ТЕКСТ ДЛЯ АНАЛИЗА>

Вторник , 18 Май 2021
Домой / Язык – душа народа / «Свой — не свой», как родовой атрибут в бесклассовом обществе.

«Свой — не свой», как родовой атрибут в бесклассовом обществе.

Этногенез и культура древнейших славян.
Лингвистические исследования
Олег Николаевич Трубачев.

Часть II

СЛАВЯНСКАЯ ЭТИМОЛОГИЯ И ПРАСЛАВЯНСКАЯ КУЛЬТУРА

ГЛАВА 5

«Свой — не свой», как родовой атрибут в бесклассовом обществе.

Изучая мировоззрение древних славян, мы должны не покидать единственный верный путь — всё время возвращаться к точке отсчёта — человеку и его месту в окружающей действительности, к этой основной дихотомии ‘своё’ — ‘не своё’. Это, как кажется, даст нам возможность хотя бы немного продвинуться в изучении ряда проблем, в частности социальной организации самих славян, а также откроет некоторые непосредственные выходы к проблемам индоевропейской мифологии.

Понятно, что средоточием ‘своего’ был для славянина род и терминология родства. Этим словом охватывались издревле те, которые отчасти и до нашего времени входят в понятие свой, свои люди. Поскольку ‘свой’, *svojь, *su̯o- — это атрибут ‘родной, родовой’ (см. выше: «Родовое самосознание *Свой — ‘не свой’ -*Чужой»), сюда, к *su-/*su̯o-, относятся и сугубо этимологические индоевропейские случаи *synъ (*su̯-nu-, см. также выше), *sestra (*su̯e-sr-, и.-е. ‘своя женщина, женщина рода‘), и славянские *su̯o- «свой» — легко читается без этимологии и наблюдается семантика как бы «приравнивания» к своим, своему родству, — то, что мы привыкли обозначать, может быть, не совсем верно исторически, словом свойство, брачное родство — слав. *svekry, *svekrъ, *svьstь ‘свояченица’, *svatъ.

Особенно показательно и близко, думается, к первоначальной семантике и.-е. *su̯o- такое праславянское относительное новообразование, как обозначение свободы в смысле ‘полноправного состояния своего (человека)’: *svoboda. Близкое, но в деталях отличное обозначение свободы как своей особенности ср. в др.-инд. *svadhīnatā, ср. сюда несколько более самобытное семантически греч. ἔθνος (*su̯edho-) ‘(свой) обычай и ἔθνος — этнос — ‘племя, народ’.

ИСХОДНЫЕ ДАННЫЕ>
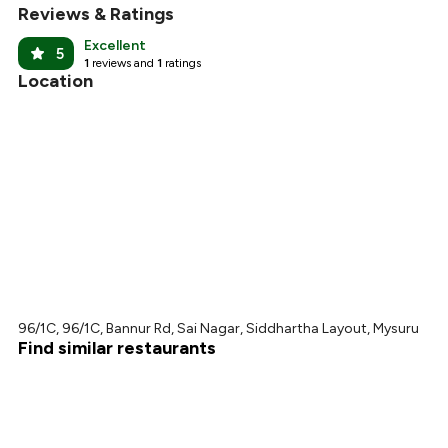
Reviews & Ratings
Excellent
5
1
reviews and
1
ratings
Location
96/1C, 96/1C, Bannur Rd, Sai Nagar, Siddhartha Layout, Mysuru
Find similar restaurants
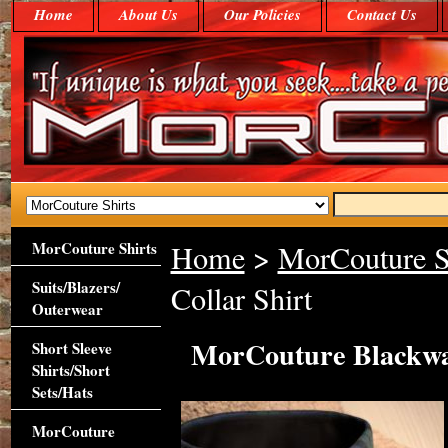
Home
About Us
Our Policies
Contact Us
MorCouture Shirts
Home
>
MorCouture S
Suits/Blazers/
Collar Shirt
Outerwear
MorCouture Blackwat
Short Sleeve
Shirts/Short
Sets/Hats
MorCouture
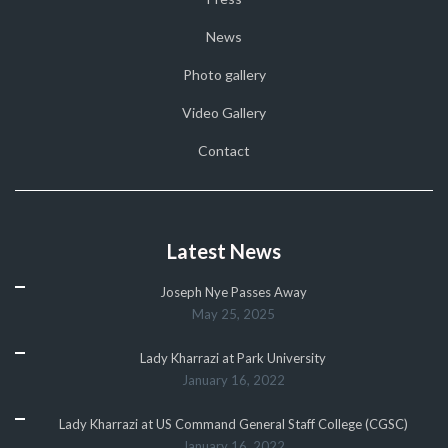
News
Photo gallery
Video Gallery
Contact
Latest News
Joseph Nye Passes Away
May 25, 2025
Lady Kharrazi at Park University
January 16, 2022
Lady Kharrazi at US Command General Staff College (CGSC)
January 16, 2022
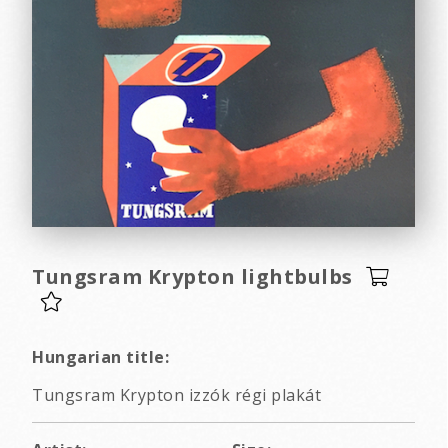
Tungsram Krypton lightbulbs
Hungarian title:
Tungsram Krypton izzók régi plakát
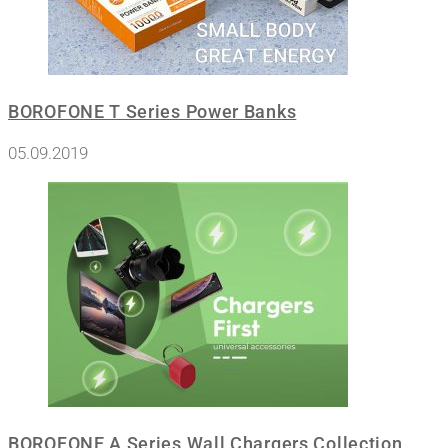
BOROFONE T Series Power Banks
05.09.2019
BOROFONE A Series Wall Chargers Collection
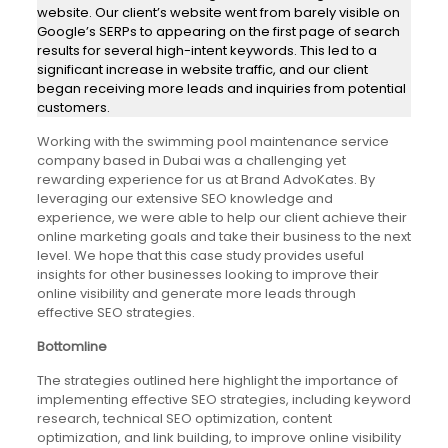
website. Our client’s website went from barely visible on
Google’s SERPs to appearing on the first page of search
results for several high-intent keywords. This led to a
significant increase in website traffic, and our client
began receiving more leads and inquiries from potential
customers.
Working with the swimming pool maintenance service
company based in Dubai was a challenging yet
rewarding experience for us at Brand AdvoKates. By
leveraging our extensive SEO knowledge and
experience, we were able to help our client achieve their
online marketing goals and take their business to the next
level. We hope that this case study provides useful
insights for other businesses looking to improve their
online visibility and generate more leads through
effective SEO strategies.
Bottomline
The strategies outlined here highlight the importance of
implementing effective SEO strategies, including keyword
research, technical SEO optimization, content
optimization, and link building, to improve online visibility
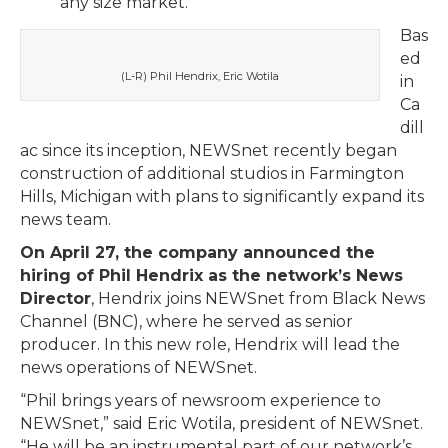
any size market.
Bas
ed
(L-R) Phil Hendrix, Eric Wotila
in
Ca
dill
ac since its inception, NEWSnet recently began
construction of additional studios in Farmington
Hills, Michigan with plans to significantly expand its
news team.
On April 27, the company announced the
hiring of Phil Hendrix as the network’s News
Director
, Hendrix joins NEWSnet from Black News
Channel (BNC), where he served as senior
producer. In this new role, Hendrix will lead the
news operations of NEWSnet.
“Phil brings years of newsroom experience to
NEWSnet,” said Eric Wotila, president of NEWSnet.
“He will be an instrumental part of our network’s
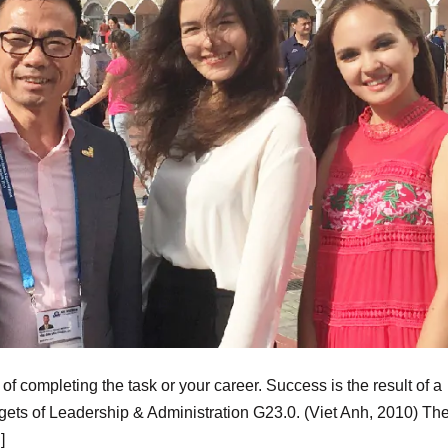
f completing the task or your career. Success is the result of a
rgets of Leadership & Administration G23.0. (Viet Anh, 2010) Th
]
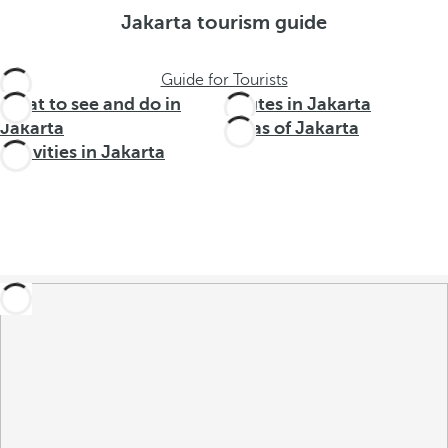
Jakarta tourism guide
Guide for Tourists
What to see and do in
Routes in Jakarta
Jakarta
Areas of Jakarta
Activities in Jakarta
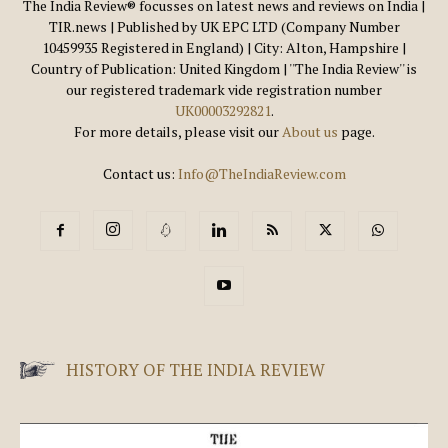
The India Review® focusses on latest news and reviews on India |
TIR.news | Published by UK EPC LTD (Company Number
10459935 Registered in England) | City: Alton, Hampshire |
Country of Publication: United Kingdom | ''The India Review'' is
our registered trademark vide registration number
UK00003292821
.
For more details, please visit our
About us
page.
Contact us:
Info@TheIndiaReview.com
HISTORY OF THE INDIA REVIEW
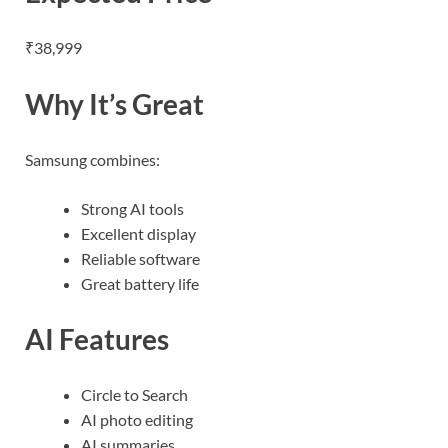
₹38,999
Why It’s Great
Samsung combines:
Strong AI tools
Excellent display
Reliable software
Great battery life
AI Features
Circle to Search
AI photo editing
AI summaries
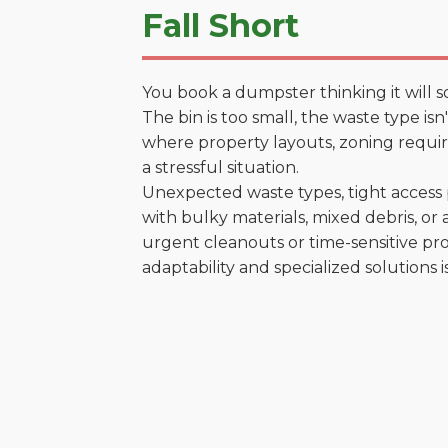
Fall Short
You book a dumpster thinking it will s
The bin is too small, the waste type is
where property layouts, zoning require
a stressful situation.
Unexpected waste types, tight access 
with bulky materials, mixed debris, or a
urgent cleanouts or time-sensitive pro
adaptability and specialized solutions is 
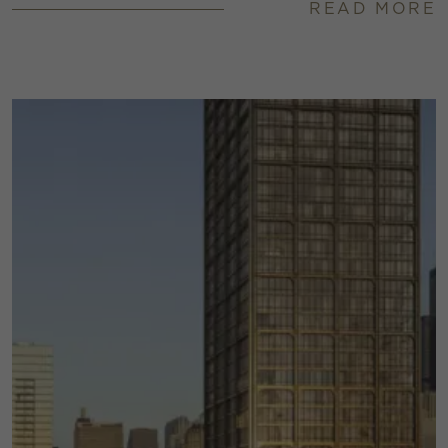
READ MORE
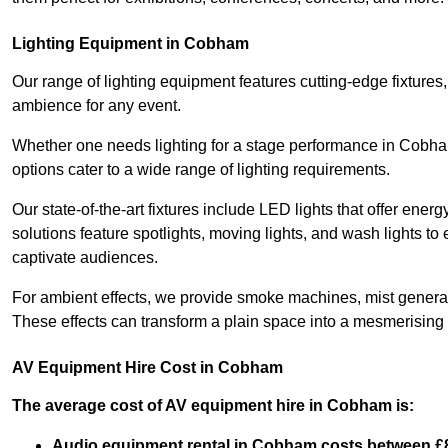
Lighting Equipment in Cobham
Our range of lighting equipment features cutting-edge fixtures, 
ambience for any event.
Whether one needs lighting for a stage performance in Cobh
options cater to a wide range of lighting requirements.
Our state-of-the-art fixtures include LED lights that offer ener
solutions feature spotlights, moving lights, and wash lights t
captivate audiences.
For ambient effects, we provide smoke machines, mist generato
These effects can transform a plain space into a mesmerising 
AV Equipment Hire Cost in Cobham
The average cost of AV equipment hire in Cobham is:
Audio equipment rental in Cobham costs between £8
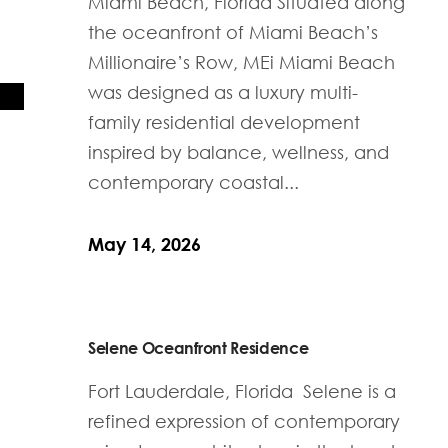
Miami Beach, Florida Situated along
the oceanfront of Miami Beach’s
Millionaire’s Row, MEi Miami Beach
was designed as a luxury multi-
family residential development
inspired by balance, wellness, and
contemporary coastal...
May 14, 2026
Selene Oceanfront Residence
Fort Lauderdale, Florida Selene is a
refined expression of contemporary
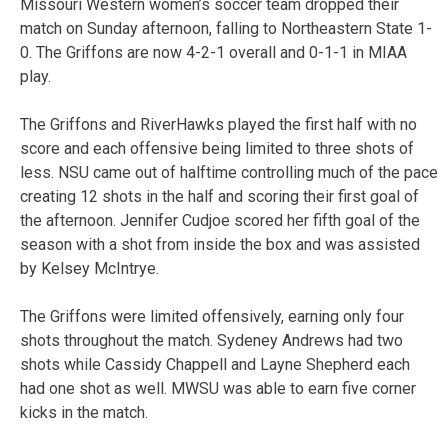
Missouri Western women’s soccer team dropped their
match on Sunday afternoon, falling to Northeastern State 1-
0. The Griffons are now 4-2-1 overall and 0-1-1 in MIAA
play.
The Griffons and RiverHawks played the first half with no
score and each offensive being limited to three shots of
less. NSU came out of halftime controlling much of the pace
creating 12 shots in the half and scoring their first goal of
the afternoon. Jennifer Cudjoe scored her fifth goal of the
season with a shot from inside the box and was assisted
by Kelsey McIntrye.
The Griffons were limited offensively, earning only four
shots throughout the match. Sydeney Andrews had two
shots while Cassidy Chappell and Layne Shepherd each
had one shot as well. MWSU was able to earn five corner
kicks in the match.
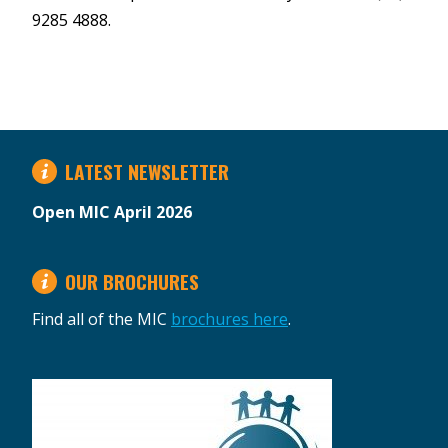
9285 4888.
LATEST NEWSLETTER
Open MIC April 2026
OUR BROCHURES
Find all of the MIC
brochures here
.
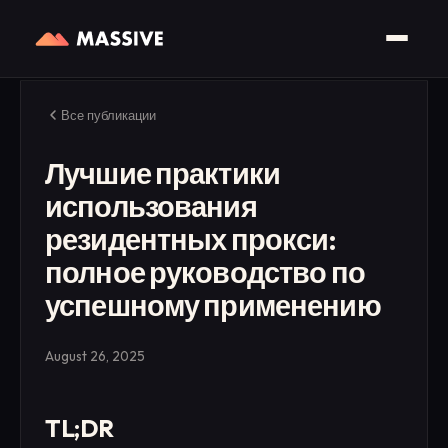
Все публикации
Лучшие практики
использования
резидентных прокси:
полное руководство по
успешному применению
August 26, 2025
TL;DR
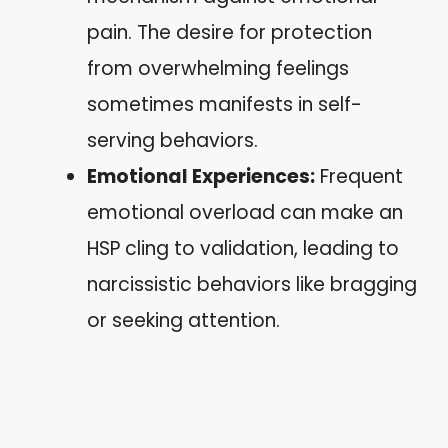
pain. The desire for protection
from overwhelming feelings
sometimes manifests in self-
serving behaviors.
Emotional Experiences:
Frequent
emotional overload can make an
HSP cling to validation, leading to
narcissistic behaviors like bragging
or seeking attention.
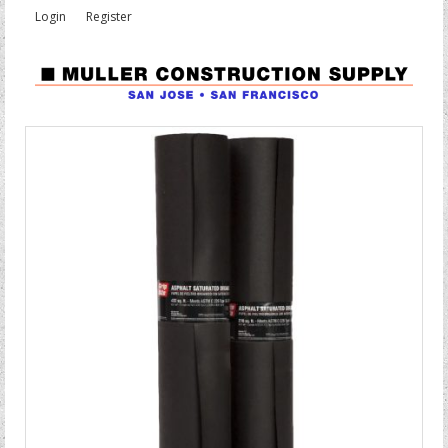
Login
Register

ЗАДАНИЕ 1>
Что в тексте о противопоставлении «свой — не свой» названо средоточием ‘своего’ для славянина?
ЗАДАНИЕ 2>
Процитируйте точно строки записей от самого начала записей до строки с «BOROFONE A Series Wall Chargers Collection» включительно. Изображения в ответ не включайте.

ОТВЕТ 1>
Род и терминология родства.

ОТВЕТ 2>
Reviews & Ratings
Excellent
5
1
reviews and
1
ratings
Location
96/1C, 96/1C, Bannur Rd, Sai Nagar, Siddhartha Layout, Mysuru
Find similar restaurants
Home
About Us
Our Policies
Contact Us
MorCouture Shirts
Home
>
MorCouture S
Suits/Blazers/
Collar Shirt
Outerwear
MorCouture Blackwat
Short Sleeve
Shirts/Short
Sets/Hats
MorCouture
News
Photo gallery
Video Gallery
Contact
Latest News
Joseph Nye Passes Away
May 25, 2025
Lady Kharrazi at Park University
January 16, 2022
Lady Kharrazi at US Command General Staff College (CGSC)
January 16, 2022
Tungsram Krypton lightbulbs
Hungarian title:
Tungsram Krypton izzók régi plakát
BOROFONE T Series Power Banks
05.09.2019
BOROFONE A Series Wall Chargers Collection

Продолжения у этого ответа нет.